## BEGIN Text
What this module covers

This module covers vector layers in detail. In this module you will draw new vector features, edit existing features, persist feature modifications, and get an introduction to feature styling.

Working with Vector Layers¶

The base OpenLayers.Layer.Vector constructor provides a fairly flexible layer type. By default, when you create a new vector layer, no assumptions are made about where the features for the layer will come from. In addition, a very basic style is applied when rendering those features. Customizing the rendering style is addressed in an upcoming section. This section introduces the basics of vector data formats, the protocols used to read and write feature data, and various strategies for engaging with those protocols.

In dealing with vector layers and features, it is somewhat useful to consider a postal analogy. When writing a letter, you have to know some of the rules imposed by the postal service, such as how addresses are formatted or what an envelope can contain. You also have to know something about your recipient: primarily what language they speak. Finally, you have to make a decision about when to go to the post office to send your letter. Having this analogy in mind may help in understanding the concepts below.

OpenLayers.Format¶

The OpenLayers.Format classes in OpenLayers are responsible for parsing data from the server representing vector features. Following the postal analogy, the format you choose is analogous to the language in which you write your letter. The format turns raw feature data into OpenLayers.Feature.Vector objects. Typically, format is also responsible for reversing this operation.

Consider the two blocks of data below. Both represent the same OpenLayers.Feature.Vector object (a point in Barcelona, Spain). The first is serialized as GeoJSON (using the OpenLayers.Format.GeoJSON parser). The second is serialized as GML (using the OpenLayers.Format.GML.v3 parser).

GeoJSON Example¶

{
    "type": "Feature",
    "id": "OpenLayers.Feature.Vector_107",
    "properties": {},
    "geometry": {
        "type": "Point",
        "coordinates": [-104.98, 39.76]
    }
}

GML Example¶

<?xml version="1.0" encoding="utf-16"?>
<gml:featureMember
    xsi:schemaLocation="http://www.opengis.net/gml http://schemas.opengis.net/gml/3.1.1/profiles/gmlsfProfile/1.0.0/gmlsf.xsd"
## END Text
## BEGIN Data rows
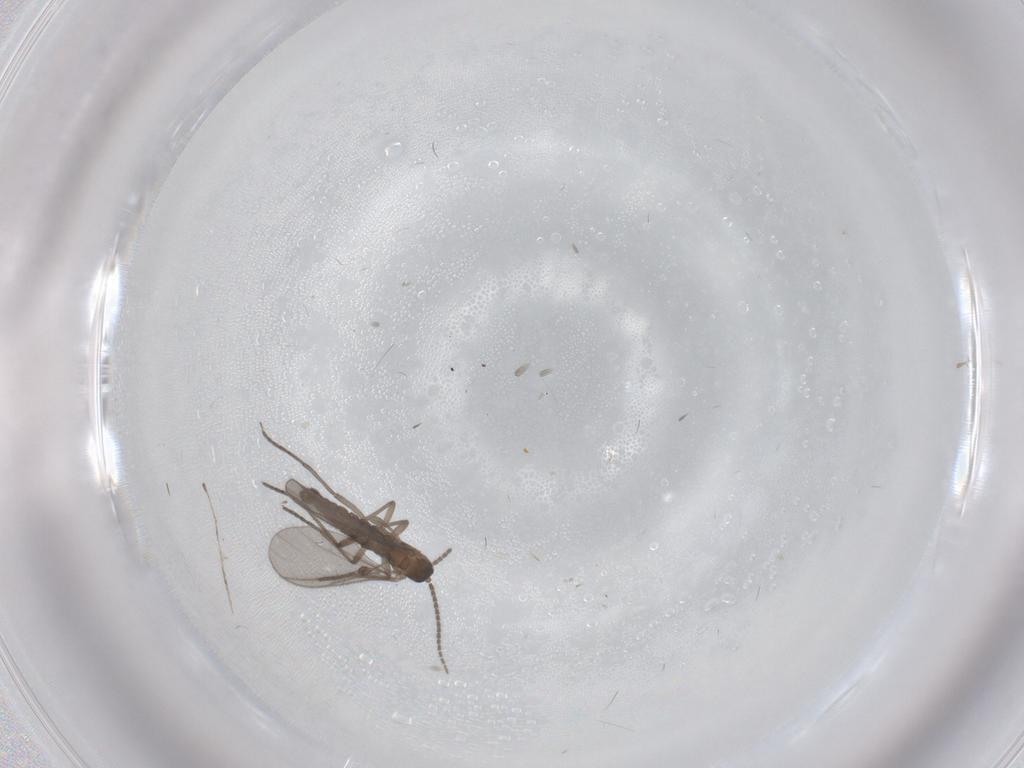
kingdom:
## END Data rows
## BEGIN Data rows
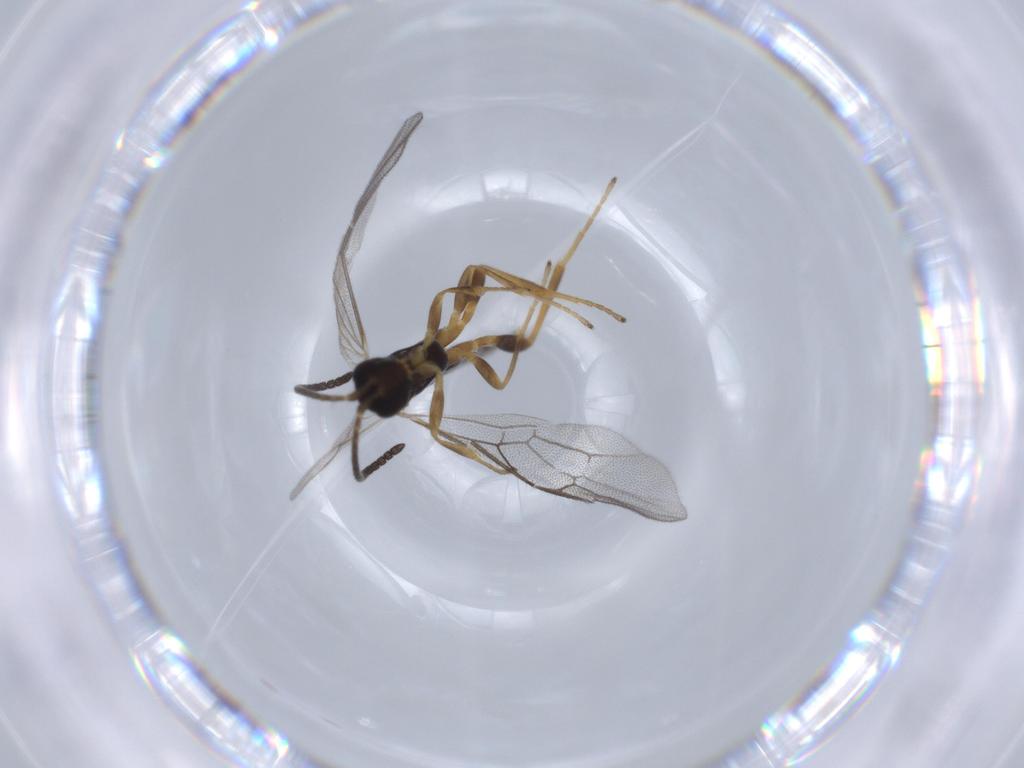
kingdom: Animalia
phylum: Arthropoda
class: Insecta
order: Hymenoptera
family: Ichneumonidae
## END Data rows
▸ Given problem A:
Answer these questions from the text on OpenLayers vector layers.
(i) In the postal analogy, what does the chosen format correspond to?
(ii) What style is applied by default when features of a new vector layer are rendered?
(iii) Which parser is used to serialize the second block of data?
▸ Given problem B: Carry on the text about OpenLayers vector layers from the point where it stops.

▸ Final answer A:
(i) The language in which you write your letter.
(ii) A very basic style.
(iii) OpenLayers.Format.GML.v3.

▸ Final answer B:
    xmlns:gml="http://www.opengis.net/gml"
    xmlns:xsi="http://www.w3.org/2001/XMLSchema-instance">
    <feature:feature fid="OpenLayers.Feature.Vector_107" xmlns:feature="http://example.com/feature">
        <feature:geometry>
            <gml:Point>
                <gml:pos>-104.98, 39.76</gml:pos>
            </gml:Point>
        </feature:geometry>
    </feature:feature>
</gml:featureMember>

See the vector formats example for a demonstration of translation between a few OpenLayers formats.

OpenLayers.Protocol¶

The OpenLayers.Protocol classes refer to specific communication protocols for reading and writing vector data. A protocol instance may have a reference to a specific OpenLayers.Format. So, you might be working with a service that communicates via HTTP and deals in GeoJSON features. Or, you might be working with a service that implements WFS and deals in GML. In these cases you would construct an OpenLayers.Protocol.HTTP with a reference to an OpenLayers.Format.GeoJSON object or an OpenLayers.Protocol.WFS with a reference to an OpenLayers.Format.GML object.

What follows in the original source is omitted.